Your task
Since the pictures are not wanted, reproduce only the rest of the records, exactly as given.

==================================================

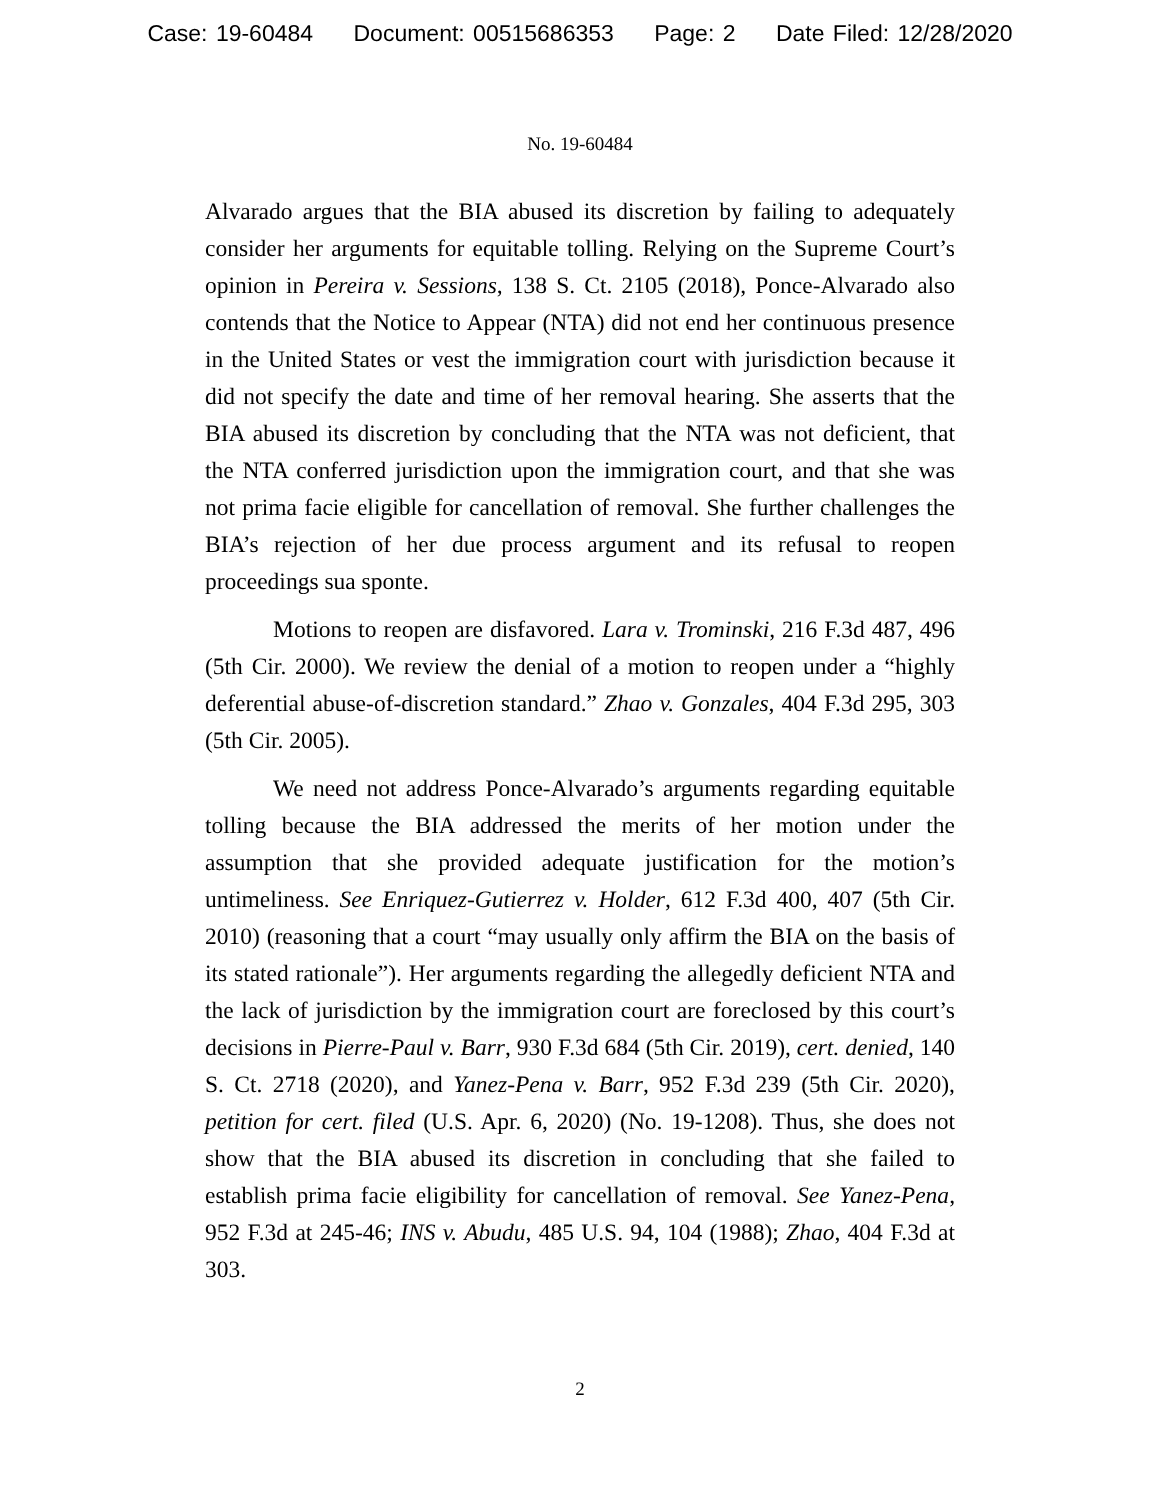Case: 19-60484 Document: 00515686353 Page: 2 Date Filed: 12/28/2020
No. 19-60484
Alvarado argues that the BIA abused its discretion by failing to adequately consider her arguments for equitable tolling. Relying on the Supreme Court’s opinion in Pereira v. Sessions, 138 S. Ct. 2105 (2018), Ponce-Alvarado also contends that the Notice to Appear (NTA) did not end her continuous presence in the United States or vest the immigration court with jurisdiction because it did not specify the date and time of her removal hearing. She asserts that the BIA abused its discretion by concluding that the NTA was not deficient, that the NTA conferred jurisdiction upon the immigration court, and that she was not prima facie eligible for cancellation of removal. She further challenges the BIA’s rejection of her due process argument and its refusal to reopen proceedings sua sponte.
Motions to reopen are disfavored. Lara v. Trominski, 216 F.3d 487, 496 (5th Cir. 2000). We review the denial of a motion to reopen under a “highly deferential abuse-of-discretion standard.” Zhao v. Gonzales, 404 F.3d 295, 303 (5th Cir. 2005).
We need not address Ponce-Alvarado’s arguments regarding equitable tolling because the BIA addressed the merits of her motion under the assumption that she provided adequate justification for the motion’s untimeliness. See Enriquez-Gutierrez v. Holder, 612 F.3d 400, 407 (5th Cir. 2010) (reasoning that a court “may usually only affirm the BIA on the basis of its stated rationale”). Her arguments regarding the allegedly deficient NTA and the lack of jurisdiction by the immigration court are foreclosed by this court’s decisions in Pierre-Paul v. Barr, 930 F.3d 684 (5th Cir. 2019), cert. denied, 140 S. Ct. 2718 (2020), and Yanez-Pena v. Barr, 952 F.3d 239 (5th Cir. 2020), petition for cert. filed (U.S. Apr. 6, 2020) (No. 19-1208). Thus, she does not show that the BIA abused its discretion in concluding that she failed to establish prima facie eligibility for cancellation of removal. See Yanez-Pena, 952 F.3d at 245-46; INS v. Abudu, 485 U.S. 94, 104 (1988); Zhao, 404 F.3d at 303.
2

==================================================

Task solution
Case: 19-60484 Document: 00515686353 Page: 2 Date Filed: 12/28/2020
No. 19-60484
Alvarado argues that the BIA abused its discretion by failing to adequately consider her arguments for equitable tolling. Relying on the Supreme Court’s opinion in Pereira v. Sessions, 138 S. Ct. 2105 (2018), Ponce-Alvarado also contends that the Notice to Appear (NTA) did not end her continuous presence in the United States or vest the immigration court with jurisdiction because it did not specify the date and time of her removal hearing. She asserts that the BIA abused its discretion by concluding that the NTA was not deficient, that the NTA conferred jurisdiction upon the immigration court, and that she was not prima facie eligible for cancellation of removal. She further challenges the BIA’s rejection of her due process argument and its refusal to reopen proceedings sua sponte.
Motions to reopen are disfavored. Lara v. Trominski, 216 F.3d 487, 496 (5th Cir. 2000). We review the denial of a motion to reopen under a “highly deferential abuse-of-discretion standard.” Zhao v. Gonzales, 404 F.3d 295, 303 (5th Cir. 2005).
We need not address Ponce-Alvarado’s arguments regarding equitable tolling because the BIA addressed the merits of her motion under the assumption that she provided adequate justification for the motion’s untimeliness. See Enriquez-Gutierrez v. Holder, 612 F.3d 400, 407 (5th Cir. 2010) (reasoning that a court “may usually only affirm the BIA on the basis of its stated rationale”). Her arguments regarding the allegedly deficient NTA and the lack of jurisdiction by the immigration court are foreclosed by this court’s decisions in Pierre-Paul v. Barr, 930 F.3d 684 (5th Cir. 2019), cert. denied, 140 S. Ct. 2718 (2020), and Yanez-Pena v. Barr, 952 F.3d 239 (5th Cir. 2020), petition for cert. filed (U.S. Apr. 6, 2020) (No. 19-1208). Thus, she does not show that the BIA abused its discretion in concluding that she failed to establish prima facie eligibility for cancellation of removal. See Yanez-Pena, 952 F.3d at 245-46; INS v. Abudu, 485 U.S. 94, 104 (1988); Zhao, 404 F.3d at 303.
2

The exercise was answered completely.